CEDEC 2007: Capcom on Lost Planet Part II

Sunday 30th September 2007, 09:00:00 PM, written by Stefan Salzl

As promised the second part of our summary of the Capcom presentation on Lost Planet at CEDEC 2007 focuses on the PC version of the game and its improvements due to the use of DirectX 10. Part I can be found here. Since the features of the Xbox 360 version have already been discussed in Nishikawa’s article (translation by our forum member one, technical summary of the GPU effects and of its approach to parallelism), we will concentrate on the new features of the latest update. Additionally, we have supplemented the GameWatch summary with information from a 4gamers.net article on Lost Planet to clarify several points made in the talk.

According to Takami Taki, technical manager of Capcom’s Production Studio 2, the PC version was first proposed at the end of 2006. In only five months, the title was ported to the PC and released in June, with an update in August adding a few new features to the title.

One of the first improvements added to the PC version was ambient occlusion mapping (also supported in DX9 mode), a feature missing in the X360 version (Slide - Comparison).

According to Capcom, the DirectX 10 mode offers not only a performance boost, but also an increase in visual quality: The performance increase stems from the use of new DirectX 10 features such as geometry shaders, stream output, increased depth buffer resolution (no MSAA trickery) or comparative sampling of shadow maps (PCF). The biggest leaps in visual fidelity are mainly due to new effects, mainly benefiting from the use of geometry shaders. motion blur, depth of field and fur shading have all gained an improvement due to new features in DirectX 10 in the latest Lost Planet update (Slide).

Motion Blur

The DirectX 10 motion blur extracts a velocity map from the source image, creates line geometry via the geometry shaders and combines them in an accumulation buffer. Afterwards, the objects are blurred accordingly and combined with the source image (Schematic).

The new implementation reduces occlusion artifacts and artifacts caused by fast movements, which are both present in the DirectX 9 version.(DirectX 9 - DirectX 10)

Fur Shading

Similarly, the fur shading benefits from DirectX 10’s geometry shaders. Instead of splitting the texture into layers and subsequently drawing them, a method that causes visual artifacts when viewed from at an angle, the updated fur shading uses the geometry shaders to create actual geometry. After the extraction of a fur map, which includes length and direction of the hair, line geometry is created from it with geometry shaders and stored in an accumulation buffer, from which the final image is drawn. “We're literally growing hairs”, remarked Sawada, programmer of the Production Studio 2. (Schematic - DirectX 9 - DirectX 10 - Comparison Slide)

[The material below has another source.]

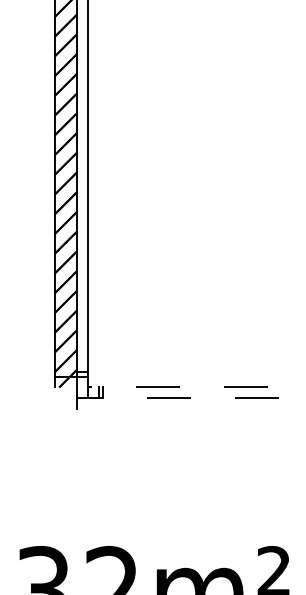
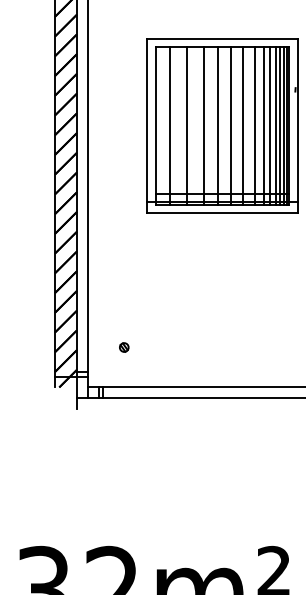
part at (222, 125): none -> present
part at (124, 347): none -> present
line at (196, 387): dashed -> solid
line at (190, 398): dashed -> solid
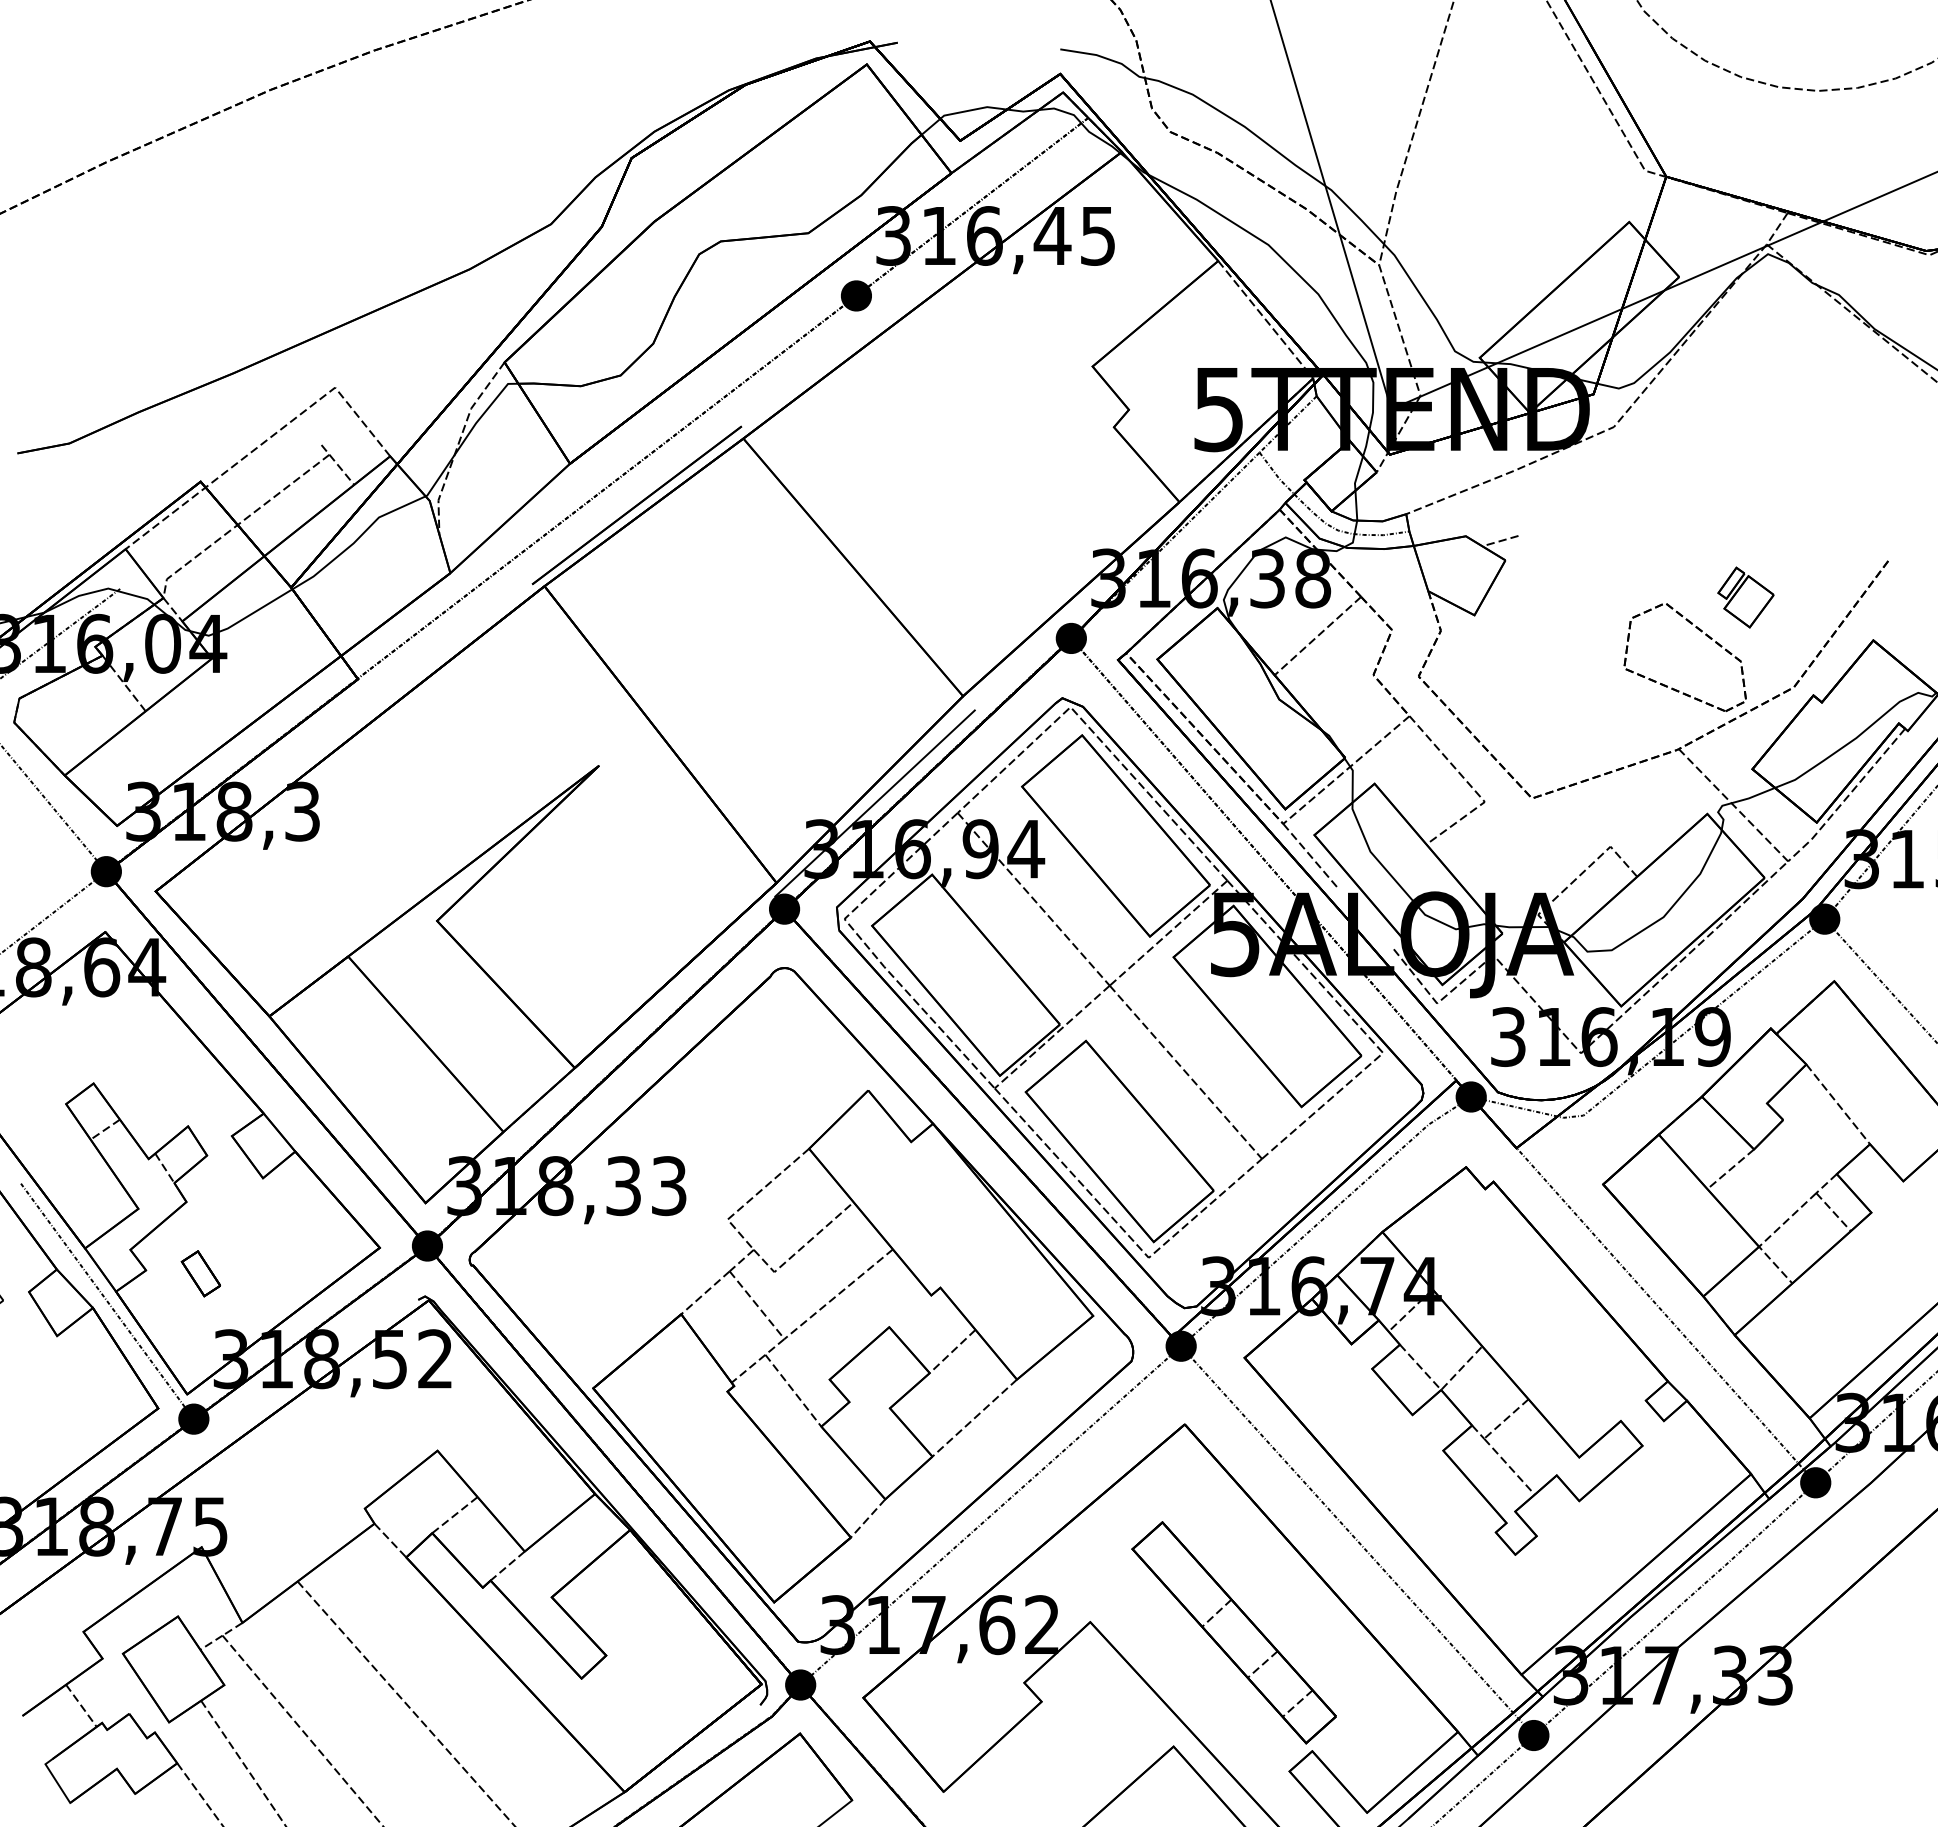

The CEDEC presentation also showed a real-time demo which allowed the length of the fur to be altered on the fly, demonstrating the flexibility of the method instead of solutions prepared previously in 3D modeling programs.

Depth of Field

The old version of the depth of field effect blurred an image in a few gradations which were subsequently blended, based on their distance from the view point. The new method in Lost Planet enlarges points in out-of-focus areas based on their distance from the camera, similar to real-life photography.

Based on a depth map, the scene is divided into 4 viewports (Multiple Viewport Rendering), taking into account occlusion: an “In Focus” viewport, a “Close but Out of Focus” viewport, “Wide and Out of Focus” viewport and a separate viewport for “objects with large movement”. Due to performance reasons, both out-of-focus viewports are cleverly rendered at a fourth of the final resolution, since they are also the viewports with the biggest blur.

Now in each viewpoint, the circle of confusion (which, in Capcom’s algorithm, takes the shape of a hexagonal iris) is calculated for each pixel based only on its z-depth. The hexagonal iris is then collected in a triangular texture, which circumscribes the iris. All the triangle textures are collected in an accumulation buffer and then rendered to the viewport to give the final blurred viewport. Combining all four viewports then gives the final image with the improved depth of field effect (Schematic - DirectX 9 - DirectX 10).

At first glance collecting the iris in triangular textures seems inefficient, but Satoshi Ishida, also programmer for Capcom’s Production Studio 2, notes in the 4gamer article: “Even on GeForce 8800, if you create more than 3 vertices via geometry shaders, the performance drops dramatically. So the feature of the geometry shaders, like we’re using it now, generally makes 2 or 3 vertices. The efficiency would be better with rectangles, but if you actually measure the performance, using triangles in 1.5 times faster than rectangles.”

Moreover, the latest Lost Planet update also included a new high quality shadow setting (16 sample) for DirectX 9 users, in addition to the nine sample medium setting previously available. The original 32 sample shadow setting, only available on DirectX 10 cards, has been renamed to DirectX 10 shadows.

According to Sawada the new updated DirectX 10 version offers a 10-20% gain on a GeForce 8800 GTX over its DirectX 9 performance, while increasing visual experience for gamers. (Slide).

The talk ended with the presentation of a Resident Evil 5 trailer, another MT Framework based title besides Devil May Cry 4.